Ekberg dejó de estudiar el paisaje y repasó de arriba abajo al climatólogo, y aunque no contestó, sonrió ligeramente, como si el repaso le hubiera dado la medida del personaje.

Sully se ruborizó y carraspeó.

—¿Volvemos? Cuidado con dónde pisa. Por aquí el suelo está lleno de tubos de lava antiguos.

Se puso en cabeza mientras comentaba con Faraday las investigaciones de la mañana. Ekberg no estaba al mando, ni parecía haber sido receptiva a sus torpes avances, lo cual bastaba para dar por zanjado su interés por ella.

Ekberg y Marshall cerraban la marcha.

—Me ha sorprendido lo que acaba de decir —comentó Marshall—. Lo de que nuestra expedición es un plato.

—No he querido parecer insensible; es evidente que para ustedes es el lugar donde trabajan, pero en un rodaje así lo más importante es el calendario. No tenemos mucho tiempo. Además, seguro que su grupo quiere que nos vayamos lo antes posible. Mi trabajo es ese: adelantar el curro.

—¿Adelantar el curro?

—Buscar localizaciones y organizar el calendario. Más que nada, consiste en trazar una trayectoria para que, cuando lleguen el productor y los talentos, ya tengan el camino hecho.
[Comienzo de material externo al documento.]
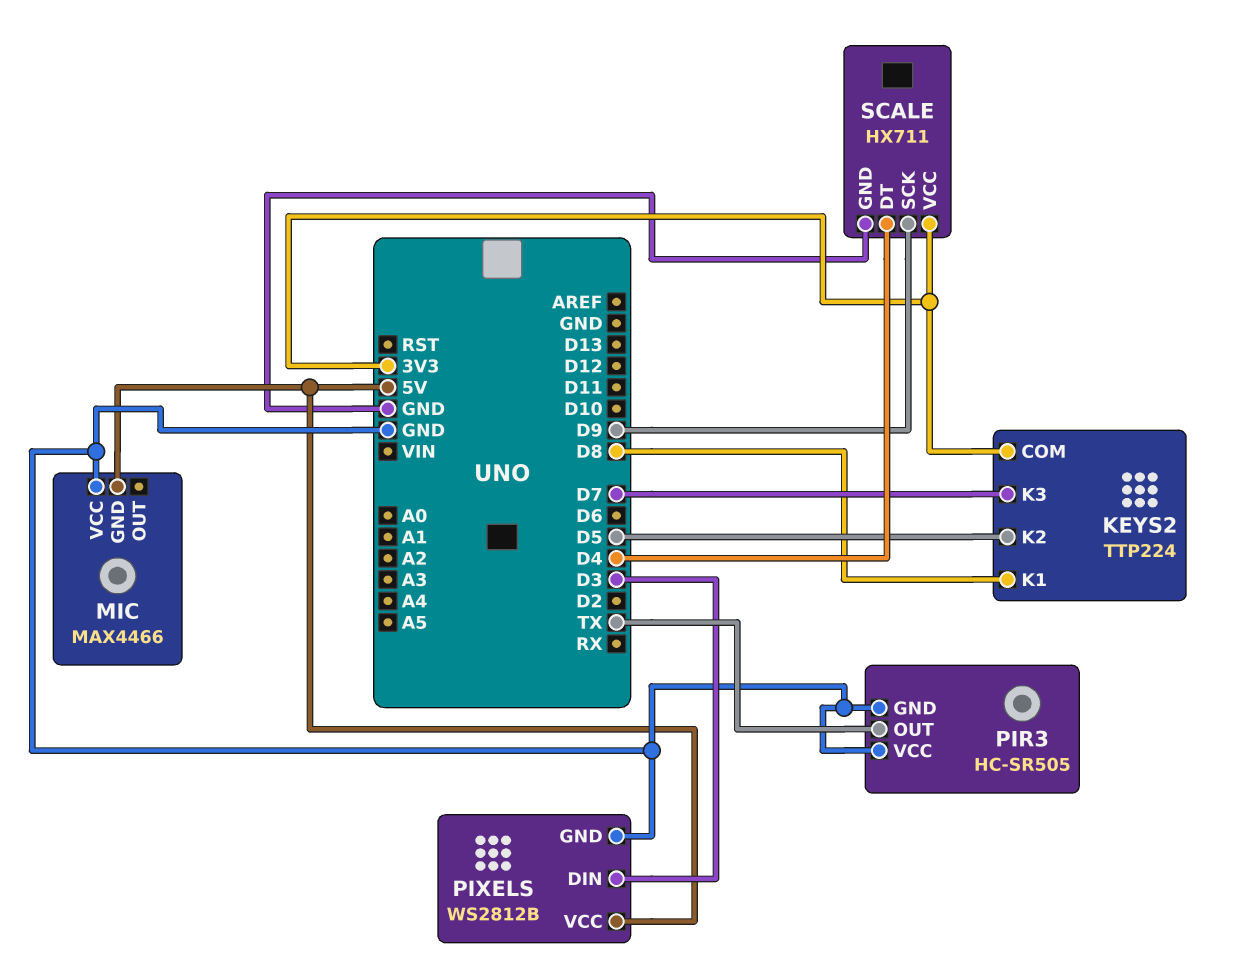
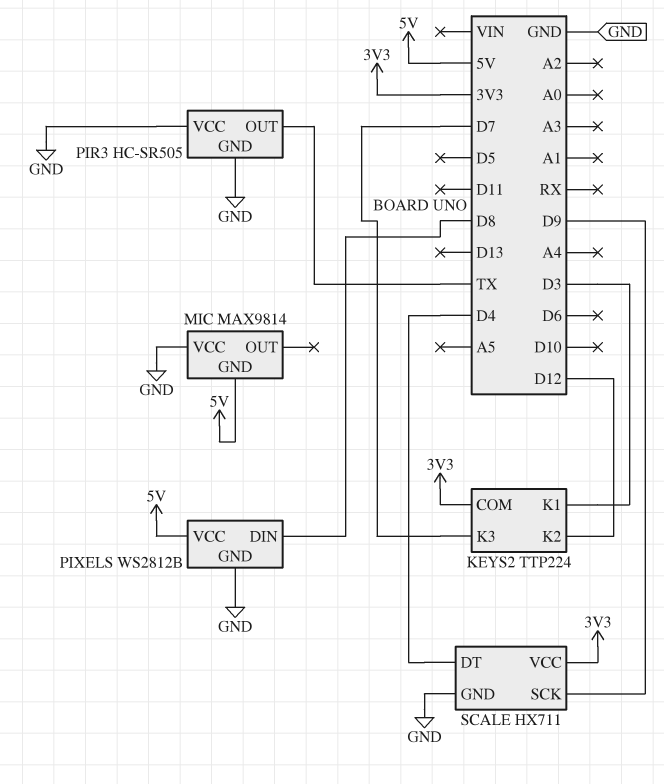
KEYS2 pin K1: D8 -> D3
KEYS2 pin K2: D5 -> D12
MIC: MAX4466 -> MAX9814
PIXELS pin DIN: D3 -> D8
En su fuero interno, a Marshall le sorprendía aquel lenguaje: Productor, talentos… Al igual que el resto de los científicos, él había dado por supuesto que Terra Prime enviaría a una persona, a lo sumo dos: alguien que llevara la cámara y alguien que de vez en cuando se pusiera delante.

—Así, que usted hace todo el trabajo pesado y luego vienen los mandamases y se llevan la gloria.

Ekberg soltó una risa cristalina de contralto que reverberó en el permafrost.